▸ **Text under study**
Spacecraft properties
- Spacecraft type: Blue Ghost
- Manufacturer: Firefly Aerospace
- Dry mass: 469 kg (1,034 lb)
- Dimensions: Height: 2 m (6 ft 7 in) Width: 3.5 m (11 ft)
- Power: 400 watts

Start of mission
- Launch date: 2027
- Rocket: Falcon 9 Block 5
- Contractor: SpaceX

Lunar lander
- Landing site: lunar far side

= Blue Ghost Mission 2 =

2026 lunar landing mission

Blue Ghost Mission 2 is a robotic spaceflight mission planned by Firefly Aerospace for launch in 2027. The mission includes three spacecraft that will be launched together on a SpaceX Falcon 9 Block 5 launch vehicle. The Elytra orbital transfer vehicle will insert the Blue Ghost lander and the Lunar Pathfinder satellite into lunar orbit. The lander will then carry science experiments and technology demonstration payloads to the lunar surface, where it will deploy a seismometer and a rover.

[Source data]
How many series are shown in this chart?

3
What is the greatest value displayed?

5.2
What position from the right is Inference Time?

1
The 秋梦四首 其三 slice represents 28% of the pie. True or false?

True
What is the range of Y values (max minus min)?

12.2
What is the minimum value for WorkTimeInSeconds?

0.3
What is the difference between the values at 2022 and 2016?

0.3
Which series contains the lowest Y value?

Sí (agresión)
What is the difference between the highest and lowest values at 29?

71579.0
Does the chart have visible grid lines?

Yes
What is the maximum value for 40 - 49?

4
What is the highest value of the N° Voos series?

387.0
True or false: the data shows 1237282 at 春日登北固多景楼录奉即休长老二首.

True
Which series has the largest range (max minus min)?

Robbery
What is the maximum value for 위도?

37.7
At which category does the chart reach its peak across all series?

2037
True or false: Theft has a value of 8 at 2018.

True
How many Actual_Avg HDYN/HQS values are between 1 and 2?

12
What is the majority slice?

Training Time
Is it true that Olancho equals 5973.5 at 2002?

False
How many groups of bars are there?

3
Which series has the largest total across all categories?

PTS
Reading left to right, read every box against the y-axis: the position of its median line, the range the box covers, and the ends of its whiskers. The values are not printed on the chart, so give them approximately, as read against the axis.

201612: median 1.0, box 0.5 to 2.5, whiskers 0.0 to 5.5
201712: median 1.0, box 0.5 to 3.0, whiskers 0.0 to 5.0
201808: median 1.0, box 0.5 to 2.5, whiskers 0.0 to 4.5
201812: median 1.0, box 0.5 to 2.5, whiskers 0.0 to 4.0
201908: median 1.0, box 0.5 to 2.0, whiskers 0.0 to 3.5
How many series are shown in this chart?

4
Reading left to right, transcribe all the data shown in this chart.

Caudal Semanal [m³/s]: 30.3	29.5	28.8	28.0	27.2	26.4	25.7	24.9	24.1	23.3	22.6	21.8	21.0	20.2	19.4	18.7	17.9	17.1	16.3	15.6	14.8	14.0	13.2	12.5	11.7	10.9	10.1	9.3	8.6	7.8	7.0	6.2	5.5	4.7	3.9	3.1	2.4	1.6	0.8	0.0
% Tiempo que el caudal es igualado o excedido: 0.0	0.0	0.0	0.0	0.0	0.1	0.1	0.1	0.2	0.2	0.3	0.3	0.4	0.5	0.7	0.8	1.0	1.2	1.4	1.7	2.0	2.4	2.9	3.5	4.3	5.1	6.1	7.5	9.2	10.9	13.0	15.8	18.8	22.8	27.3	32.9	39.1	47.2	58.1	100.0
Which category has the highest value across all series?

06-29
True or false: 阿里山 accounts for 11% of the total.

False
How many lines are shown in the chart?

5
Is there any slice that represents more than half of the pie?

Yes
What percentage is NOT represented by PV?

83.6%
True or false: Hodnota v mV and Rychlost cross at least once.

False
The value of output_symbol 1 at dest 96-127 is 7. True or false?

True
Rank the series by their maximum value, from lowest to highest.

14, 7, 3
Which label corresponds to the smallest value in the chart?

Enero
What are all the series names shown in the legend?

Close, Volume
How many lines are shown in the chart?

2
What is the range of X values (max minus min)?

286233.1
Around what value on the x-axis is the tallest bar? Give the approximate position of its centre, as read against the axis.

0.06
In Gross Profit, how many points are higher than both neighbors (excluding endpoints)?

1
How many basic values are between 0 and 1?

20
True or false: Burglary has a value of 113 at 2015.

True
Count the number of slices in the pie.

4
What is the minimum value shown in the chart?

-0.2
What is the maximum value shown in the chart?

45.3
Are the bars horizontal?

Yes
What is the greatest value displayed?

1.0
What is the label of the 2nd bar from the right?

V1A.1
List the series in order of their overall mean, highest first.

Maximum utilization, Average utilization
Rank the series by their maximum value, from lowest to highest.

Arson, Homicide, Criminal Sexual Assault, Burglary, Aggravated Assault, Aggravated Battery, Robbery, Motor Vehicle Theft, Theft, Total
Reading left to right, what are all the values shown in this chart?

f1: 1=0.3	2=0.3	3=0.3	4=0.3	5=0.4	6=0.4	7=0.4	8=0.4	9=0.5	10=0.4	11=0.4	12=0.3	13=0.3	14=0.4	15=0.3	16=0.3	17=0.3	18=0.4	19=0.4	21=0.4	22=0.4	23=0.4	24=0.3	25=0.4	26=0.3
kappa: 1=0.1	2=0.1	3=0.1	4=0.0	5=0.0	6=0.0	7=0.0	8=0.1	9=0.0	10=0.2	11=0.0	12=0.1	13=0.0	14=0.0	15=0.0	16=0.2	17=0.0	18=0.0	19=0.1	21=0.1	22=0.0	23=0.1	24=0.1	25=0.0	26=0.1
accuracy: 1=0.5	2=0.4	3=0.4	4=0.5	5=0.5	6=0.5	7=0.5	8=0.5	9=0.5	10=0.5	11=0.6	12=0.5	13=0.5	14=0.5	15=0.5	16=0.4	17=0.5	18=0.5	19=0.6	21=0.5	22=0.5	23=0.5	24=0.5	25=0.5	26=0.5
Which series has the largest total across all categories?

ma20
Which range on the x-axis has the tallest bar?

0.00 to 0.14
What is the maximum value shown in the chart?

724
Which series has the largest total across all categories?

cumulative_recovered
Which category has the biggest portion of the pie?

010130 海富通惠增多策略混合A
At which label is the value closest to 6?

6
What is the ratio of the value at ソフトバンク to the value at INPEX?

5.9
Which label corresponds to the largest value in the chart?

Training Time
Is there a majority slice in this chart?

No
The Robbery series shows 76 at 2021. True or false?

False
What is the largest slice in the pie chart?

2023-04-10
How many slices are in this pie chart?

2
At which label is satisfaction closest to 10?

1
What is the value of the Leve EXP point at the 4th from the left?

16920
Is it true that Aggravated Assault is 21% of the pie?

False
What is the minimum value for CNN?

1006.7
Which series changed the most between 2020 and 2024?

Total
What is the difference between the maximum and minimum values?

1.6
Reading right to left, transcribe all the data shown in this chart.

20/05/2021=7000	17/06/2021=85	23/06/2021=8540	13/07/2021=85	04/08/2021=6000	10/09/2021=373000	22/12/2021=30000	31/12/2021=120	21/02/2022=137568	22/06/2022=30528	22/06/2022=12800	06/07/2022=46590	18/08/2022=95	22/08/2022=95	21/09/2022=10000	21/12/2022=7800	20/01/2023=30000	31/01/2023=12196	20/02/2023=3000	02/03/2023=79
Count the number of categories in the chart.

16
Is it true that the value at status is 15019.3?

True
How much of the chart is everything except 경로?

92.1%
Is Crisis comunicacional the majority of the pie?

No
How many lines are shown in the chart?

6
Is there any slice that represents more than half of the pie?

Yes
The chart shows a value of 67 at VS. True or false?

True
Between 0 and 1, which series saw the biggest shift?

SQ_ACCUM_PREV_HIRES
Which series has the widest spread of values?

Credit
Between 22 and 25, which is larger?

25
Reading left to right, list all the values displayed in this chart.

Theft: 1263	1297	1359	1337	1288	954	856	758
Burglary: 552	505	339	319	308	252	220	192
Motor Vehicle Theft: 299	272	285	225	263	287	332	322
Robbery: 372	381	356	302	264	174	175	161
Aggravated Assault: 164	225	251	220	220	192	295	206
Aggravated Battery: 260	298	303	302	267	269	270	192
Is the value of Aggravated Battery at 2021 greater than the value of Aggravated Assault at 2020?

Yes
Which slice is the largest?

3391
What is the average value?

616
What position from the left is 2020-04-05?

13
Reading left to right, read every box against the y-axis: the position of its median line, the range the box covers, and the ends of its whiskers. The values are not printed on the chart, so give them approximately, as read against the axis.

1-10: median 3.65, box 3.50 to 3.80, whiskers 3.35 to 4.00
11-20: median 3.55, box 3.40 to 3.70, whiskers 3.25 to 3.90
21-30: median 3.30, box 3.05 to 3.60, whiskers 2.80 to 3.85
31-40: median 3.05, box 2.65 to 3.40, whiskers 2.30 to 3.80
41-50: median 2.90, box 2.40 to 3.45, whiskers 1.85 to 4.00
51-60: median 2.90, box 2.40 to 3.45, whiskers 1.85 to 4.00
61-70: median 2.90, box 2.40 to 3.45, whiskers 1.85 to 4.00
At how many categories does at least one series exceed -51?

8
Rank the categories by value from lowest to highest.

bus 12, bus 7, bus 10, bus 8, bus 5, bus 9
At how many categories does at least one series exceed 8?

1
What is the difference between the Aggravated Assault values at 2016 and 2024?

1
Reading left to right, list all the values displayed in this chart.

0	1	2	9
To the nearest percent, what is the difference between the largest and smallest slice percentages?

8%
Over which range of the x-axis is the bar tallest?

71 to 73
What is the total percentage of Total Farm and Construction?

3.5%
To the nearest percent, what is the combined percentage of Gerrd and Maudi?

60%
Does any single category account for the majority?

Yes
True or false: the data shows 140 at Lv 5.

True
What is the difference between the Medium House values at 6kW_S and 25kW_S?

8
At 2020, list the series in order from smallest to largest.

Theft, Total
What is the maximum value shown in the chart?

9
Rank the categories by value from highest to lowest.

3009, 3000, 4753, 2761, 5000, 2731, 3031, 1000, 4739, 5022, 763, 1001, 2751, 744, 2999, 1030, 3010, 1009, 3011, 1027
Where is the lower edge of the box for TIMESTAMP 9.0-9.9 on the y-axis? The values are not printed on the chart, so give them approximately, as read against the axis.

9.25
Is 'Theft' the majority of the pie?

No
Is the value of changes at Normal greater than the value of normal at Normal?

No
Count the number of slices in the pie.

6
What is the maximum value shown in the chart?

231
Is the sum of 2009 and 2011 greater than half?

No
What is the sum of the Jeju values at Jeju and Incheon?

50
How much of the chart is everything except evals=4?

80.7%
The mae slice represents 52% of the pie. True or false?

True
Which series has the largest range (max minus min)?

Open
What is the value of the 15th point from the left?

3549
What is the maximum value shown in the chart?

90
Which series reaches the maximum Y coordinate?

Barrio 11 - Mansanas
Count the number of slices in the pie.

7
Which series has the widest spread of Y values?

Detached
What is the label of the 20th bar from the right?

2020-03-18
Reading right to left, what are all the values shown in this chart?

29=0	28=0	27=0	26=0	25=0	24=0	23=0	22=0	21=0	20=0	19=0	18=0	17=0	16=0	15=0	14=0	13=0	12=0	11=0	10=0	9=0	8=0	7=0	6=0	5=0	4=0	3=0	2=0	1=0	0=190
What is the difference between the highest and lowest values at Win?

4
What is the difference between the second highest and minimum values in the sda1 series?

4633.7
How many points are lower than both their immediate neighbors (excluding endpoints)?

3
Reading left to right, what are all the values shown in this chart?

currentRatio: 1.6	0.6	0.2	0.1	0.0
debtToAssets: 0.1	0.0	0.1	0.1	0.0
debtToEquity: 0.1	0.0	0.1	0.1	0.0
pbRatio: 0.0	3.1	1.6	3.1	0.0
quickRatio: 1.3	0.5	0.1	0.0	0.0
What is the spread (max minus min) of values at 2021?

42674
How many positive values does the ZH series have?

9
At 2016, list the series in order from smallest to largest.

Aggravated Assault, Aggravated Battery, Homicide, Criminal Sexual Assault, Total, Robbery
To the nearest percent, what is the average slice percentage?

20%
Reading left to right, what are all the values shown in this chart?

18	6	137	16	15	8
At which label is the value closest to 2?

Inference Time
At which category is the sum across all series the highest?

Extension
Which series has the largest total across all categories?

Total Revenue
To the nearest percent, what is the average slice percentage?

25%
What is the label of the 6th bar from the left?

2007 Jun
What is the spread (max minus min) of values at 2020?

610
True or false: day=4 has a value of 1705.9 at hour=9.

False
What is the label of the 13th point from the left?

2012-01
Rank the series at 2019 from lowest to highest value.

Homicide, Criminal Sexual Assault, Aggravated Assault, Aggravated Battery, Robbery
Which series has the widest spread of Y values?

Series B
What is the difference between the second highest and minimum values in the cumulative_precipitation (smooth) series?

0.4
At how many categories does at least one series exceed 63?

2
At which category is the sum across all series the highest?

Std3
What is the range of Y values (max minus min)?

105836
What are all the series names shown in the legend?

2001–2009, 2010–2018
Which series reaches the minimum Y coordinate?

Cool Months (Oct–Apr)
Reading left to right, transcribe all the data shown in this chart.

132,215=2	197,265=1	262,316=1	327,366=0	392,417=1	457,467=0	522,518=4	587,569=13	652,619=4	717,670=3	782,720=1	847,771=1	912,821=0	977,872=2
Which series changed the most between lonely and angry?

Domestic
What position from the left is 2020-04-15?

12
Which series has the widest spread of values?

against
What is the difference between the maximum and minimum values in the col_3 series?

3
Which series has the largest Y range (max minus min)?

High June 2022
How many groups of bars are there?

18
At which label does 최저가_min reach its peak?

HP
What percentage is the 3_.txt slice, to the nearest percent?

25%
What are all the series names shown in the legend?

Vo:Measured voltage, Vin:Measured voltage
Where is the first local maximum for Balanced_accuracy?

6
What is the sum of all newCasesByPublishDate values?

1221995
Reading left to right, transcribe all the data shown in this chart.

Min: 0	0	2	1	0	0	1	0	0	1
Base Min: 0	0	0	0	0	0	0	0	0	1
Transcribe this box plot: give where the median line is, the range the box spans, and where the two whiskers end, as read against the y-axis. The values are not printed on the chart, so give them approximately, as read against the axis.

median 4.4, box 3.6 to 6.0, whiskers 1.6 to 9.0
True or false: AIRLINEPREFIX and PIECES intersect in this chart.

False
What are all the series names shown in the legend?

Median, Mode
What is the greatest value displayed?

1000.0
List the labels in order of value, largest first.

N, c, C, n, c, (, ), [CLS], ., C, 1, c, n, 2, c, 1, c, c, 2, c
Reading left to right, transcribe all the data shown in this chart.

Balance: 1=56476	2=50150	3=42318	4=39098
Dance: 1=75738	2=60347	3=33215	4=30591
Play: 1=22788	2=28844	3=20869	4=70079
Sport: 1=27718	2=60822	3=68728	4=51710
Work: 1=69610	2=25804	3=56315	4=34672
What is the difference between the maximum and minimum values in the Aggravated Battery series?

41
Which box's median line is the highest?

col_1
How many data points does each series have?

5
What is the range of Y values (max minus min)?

▸ **Problems to work on**
a: Render this sentence from the Blue Ghost Mission 2 text in Spanish: "The mission includes three spacecraft that will be launched together on a SpaceX Falcon 9 Block 5 launch vehicle."
b: Retype the stretch of the Blue Ghost Mission 2 text from "Spacecraft properties" through "3.5 m (11 ft)".
c: According to the Blue Ghost Mission 2 text, what will the Elytra orbital transfer vehicle do?
None of the records is needed for this work.

▸ **Exercise solutions**
a: La misión incluye tres naves espaciales que se lanzarán juntas en un vehículo de lanzamiento Falcon 9 Block 5 de SpaceX.

b:
Spacecraft properties
- Spacecraft type: Blue Ghost
- Manufacturer: Firefly Aerospace
- Dry mass: 469 kg (1,034 lb)
- Dimensions: Height: 2 m (6 ft 7 in) Width: 3.5 m (11 ft)

c: It will insert the Blue Ghost lander and the Lunar Pathfinder satellite into lunar orbit.